Monitoring
To monitor for drug
toxicity, complete blood count, serum creatinine, liver function tests,
hepatitis B and C screening, ophthalmologic exam, latent TB screening (for
bDMARDs, with chest X-ray) are requested. It is recommended to monitor patients
for drug toxicity due to the potential risks of serious adverse effects prior
to resuming or increasing therapy with DMARDs. Treatment is
monitored every 2-4 weeks for rheumatoid arthritis therapy of <3 months and
every 8-12 weeks for therapy of 3-6 months.
Prior to tapering of
therapy, patients should have a low disease activity or be in remission for at
least 6 months. A dose reduction (decrease in dose or increase in the dosing
interval) is recommended over gradual discontinuation of a DMARD along with a
close evaluation of patients during any tapering of therapy. Patients in
persistent remission for 12 months can consider
tapering bDMARD or tsDMARD therapy, especially in
combination with csDMARD, after tapering glucocorticoid therapy. Gradual tapering of csDMARD treatment may also be considered
after discontinuing bDMARD or tsDMARD therapy.
Flare risk is inversely
proportional to disease activity and sustained response duration, thus, to
decrease the risk of flares, cautious tapering and
gradual withdrawal of biological therapies should be done. As discontinuation
of therapy is associated with a high risk of flares, careful reduction of dose
or increase in the interval can be done with all bDMARDs and tsDMARDs with a little
risk of flares. Most patients who flare can regain their prior good response
upon prompt re-institution of the same bDMARD or tsDMARD therapy. Ceasing
treatment with csDMARDs is associated with increased flare frequency, hence
tapering should be done cautiously and should be evaluated rigorously.
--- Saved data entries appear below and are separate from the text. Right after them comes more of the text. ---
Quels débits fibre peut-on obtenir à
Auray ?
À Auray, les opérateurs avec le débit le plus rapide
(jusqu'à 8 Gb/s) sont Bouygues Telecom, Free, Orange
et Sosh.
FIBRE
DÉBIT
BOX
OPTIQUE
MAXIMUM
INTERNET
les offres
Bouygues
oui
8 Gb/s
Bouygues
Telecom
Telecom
Disease activity should be measured and documented regularly. Consider structural changes, comorbidities, and functional impairment when formulating treatment decisions on follow-ups. Monitoring may be done at intervals as follows:
- Moderate-high disease activity: Monthly
- Sustained low disease activity or remission: Every 6 months
Prognosis
Poor prognostic factors in patients with rheumatoid arthritis include a high count of swollen joints, evidence of early erosions, the presence of rheumatoid factor and/or anti-citrullinated protein antibody (particularly at high levels), high levels of acute phase reactants, moderate or high disease activity persisting despite treatment with csDMARDs based on composite measures including joint count, treatment failure with ≥2 csDMARDs, and other factors such as female gender, older age, smoking history, and presence of obesity or anemia.